[作業指示 A] 『学校を出よう!5』の感想文の、「この巻(とゆーか、6巻と合わ」から「ても目がいってしまいますな。」までの部分を一字も変えずに写してください。

[ページ本文]
--- --- ---
感想・小説編。

学校を出よう!5 NOT DEAD OR NOT ALIVE

著者:谷川流

出版元:電撃文庫


デタラメ超能力学園コメディ、ここで5巻目。明記はされてないけど、次の6巻とは上下巻的な繋がりがあるストーリー展開です。新キャラも色々出てきたけど、中でもいのり他の誰よりも分かりやすい外見的特徴だなぁ、と。バッテンマーク付きのマスクて(笑) あるイミ良いデザインのキャラだと思う。ビミョーな愛嬌もあるしな。

この巻(とゆーか、6巻と合わせた上下巻)は、なんと言いましょうか、その構成自体がなかなかに面白いですねー。本シリーズ、個人的にはそのデタラメさを魅力として楽しんでる次第ですが、今回はストーリーの進行からしてデタラメになってるときた。一応ひとりは既出のキャラだけど、正体不明の3人の上位観測者による介入で、進行が途中々々で行ったり来たりするとゆー、なんともワケの分からんシナリオ展開です。<自動干渉機アスタリスク>が謎の操作を施すたびに、まさにその異名の通り文中のアスタリスクマーク(*)部分、いわゆる「セーブポイント」に戻っていく作劇は、実にギミック的な手法で面白いです。まぁチョット違うけど、ある種のタイムパラドックス的なネタとゆーか、ね。ホントこれ、いくらかアタマ使って読んでないと、混乱して理解不能になっちまうようにも思いますよ。肝心のナカミは、突然の吸血鬼騒動に翻弄される第三EMPといった展開で、これはコレでややシリアス寄りなスラップスティックが面白くはありますが、今回はそれよりもギミックの方にどーしても目がいってしまいますな。
--- --- ---
[記録一覧]
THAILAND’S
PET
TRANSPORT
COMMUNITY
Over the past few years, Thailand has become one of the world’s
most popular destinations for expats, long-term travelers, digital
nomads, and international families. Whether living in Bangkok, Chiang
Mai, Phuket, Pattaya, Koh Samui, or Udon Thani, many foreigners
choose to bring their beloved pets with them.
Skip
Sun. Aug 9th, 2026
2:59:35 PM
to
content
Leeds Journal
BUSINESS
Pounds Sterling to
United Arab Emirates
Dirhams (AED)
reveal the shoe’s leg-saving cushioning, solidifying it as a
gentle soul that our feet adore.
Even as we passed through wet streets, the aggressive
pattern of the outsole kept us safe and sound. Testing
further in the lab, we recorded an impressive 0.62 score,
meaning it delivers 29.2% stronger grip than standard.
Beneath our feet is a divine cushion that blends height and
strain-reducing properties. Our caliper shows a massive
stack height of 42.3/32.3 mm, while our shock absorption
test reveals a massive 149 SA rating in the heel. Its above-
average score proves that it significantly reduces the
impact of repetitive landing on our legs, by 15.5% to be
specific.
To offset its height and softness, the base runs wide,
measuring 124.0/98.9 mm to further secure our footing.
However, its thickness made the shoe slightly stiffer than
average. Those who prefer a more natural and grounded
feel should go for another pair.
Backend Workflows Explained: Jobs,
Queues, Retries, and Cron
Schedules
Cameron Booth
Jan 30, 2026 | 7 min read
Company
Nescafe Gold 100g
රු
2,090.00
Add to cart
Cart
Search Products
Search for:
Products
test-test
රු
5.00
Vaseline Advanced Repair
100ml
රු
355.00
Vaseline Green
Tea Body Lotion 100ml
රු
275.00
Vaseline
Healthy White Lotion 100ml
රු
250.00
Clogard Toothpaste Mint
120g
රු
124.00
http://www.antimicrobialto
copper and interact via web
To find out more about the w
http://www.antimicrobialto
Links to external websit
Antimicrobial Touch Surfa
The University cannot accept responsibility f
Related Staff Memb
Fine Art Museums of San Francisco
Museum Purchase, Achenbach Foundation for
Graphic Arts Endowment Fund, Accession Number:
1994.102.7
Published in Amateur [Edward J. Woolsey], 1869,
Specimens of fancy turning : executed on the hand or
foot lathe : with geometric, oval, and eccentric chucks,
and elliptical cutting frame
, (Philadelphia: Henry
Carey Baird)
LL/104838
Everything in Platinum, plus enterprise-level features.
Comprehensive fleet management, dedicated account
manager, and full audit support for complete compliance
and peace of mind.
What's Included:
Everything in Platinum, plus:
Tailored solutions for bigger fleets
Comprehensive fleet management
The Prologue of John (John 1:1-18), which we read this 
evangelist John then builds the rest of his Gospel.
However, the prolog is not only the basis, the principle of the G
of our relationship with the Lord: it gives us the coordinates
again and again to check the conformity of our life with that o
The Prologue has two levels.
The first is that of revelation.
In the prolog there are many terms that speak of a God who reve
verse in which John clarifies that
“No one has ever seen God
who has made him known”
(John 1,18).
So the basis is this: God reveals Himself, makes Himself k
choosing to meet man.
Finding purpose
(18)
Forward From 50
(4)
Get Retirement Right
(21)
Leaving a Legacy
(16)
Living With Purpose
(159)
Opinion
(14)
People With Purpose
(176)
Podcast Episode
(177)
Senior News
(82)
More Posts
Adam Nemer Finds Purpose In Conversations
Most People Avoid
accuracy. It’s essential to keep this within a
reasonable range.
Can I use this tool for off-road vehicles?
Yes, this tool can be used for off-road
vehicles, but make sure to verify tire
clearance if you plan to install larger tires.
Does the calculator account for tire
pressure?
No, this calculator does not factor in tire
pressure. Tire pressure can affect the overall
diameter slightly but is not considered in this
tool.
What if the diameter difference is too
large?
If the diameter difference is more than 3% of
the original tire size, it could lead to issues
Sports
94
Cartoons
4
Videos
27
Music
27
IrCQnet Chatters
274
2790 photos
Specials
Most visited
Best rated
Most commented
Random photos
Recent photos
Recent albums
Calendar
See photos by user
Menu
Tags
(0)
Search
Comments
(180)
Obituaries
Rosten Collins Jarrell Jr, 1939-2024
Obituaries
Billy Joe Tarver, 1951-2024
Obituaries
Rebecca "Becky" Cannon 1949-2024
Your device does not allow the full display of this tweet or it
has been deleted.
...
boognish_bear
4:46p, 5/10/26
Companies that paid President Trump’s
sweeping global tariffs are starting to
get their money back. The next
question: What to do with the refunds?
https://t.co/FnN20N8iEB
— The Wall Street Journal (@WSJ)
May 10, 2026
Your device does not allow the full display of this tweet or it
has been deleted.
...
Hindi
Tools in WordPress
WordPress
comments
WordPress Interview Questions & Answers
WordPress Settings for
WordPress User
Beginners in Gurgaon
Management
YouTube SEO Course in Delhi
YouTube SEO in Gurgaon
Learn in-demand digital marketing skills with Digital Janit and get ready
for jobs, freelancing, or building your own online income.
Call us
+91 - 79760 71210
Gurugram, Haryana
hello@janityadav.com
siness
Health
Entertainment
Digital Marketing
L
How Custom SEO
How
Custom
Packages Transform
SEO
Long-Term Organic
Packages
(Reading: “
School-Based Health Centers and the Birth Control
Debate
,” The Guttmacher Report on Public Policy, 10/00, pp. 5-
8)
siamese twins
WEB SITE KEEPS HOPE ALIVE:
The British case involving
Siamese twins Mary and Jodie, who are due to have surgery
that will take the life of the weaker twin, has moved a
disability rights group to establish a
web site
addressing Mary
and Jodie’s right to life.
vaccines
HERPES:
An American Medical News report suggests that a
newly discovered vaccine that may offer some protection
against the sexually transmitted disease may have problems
--- --- ---
[作業指示 B] 記録の中で「their」という文字列を含む行を数えて、その数だけ答えてください。大文字と小文字は区別します。

[解答 A]
この巻(とゆーか、6巻と合わせた上下巻)は、なんと言いましょうか、その構成自体がなかなかに面白いですねー。本シリーズ、個人的にはそのデタラメさを魅力として楽しんでる次第ですが、今回はストーリーの進行からしてデタラメになってるときた。一応ひとりは既出のキャラだけど、正体不明の3人の上位観測者による介入で、進行が途中々々で行ったり来たりするとゆー、なんともワケの分からんシナリオ展開です。<自動干渉機アスタリスク>が謎の操作を施すたびに、まさにその異名の通り文中のアスタリスクマーク(*)部分、いわゆる「セーブポイント」に戻っていく作劇は、実にギミック的な手法で面白いです。まぁチョット違うけど、ある種のタイムパラドックス的なネタとゆーか、ね。ホントこれ、いくらかアタマ使って読んでないと、混乱して理解不能になっちまうようにも思いますよ。肝心のナカミは、突然の吸血鬼騒動に翻弄される第三EMPといった展開で、これはコレでややシリアス寄りなスラップスティックが面白くはありますが、今回はそれよりもギミックの方にどーしても目がいってしまいますな。

[解答 B] 2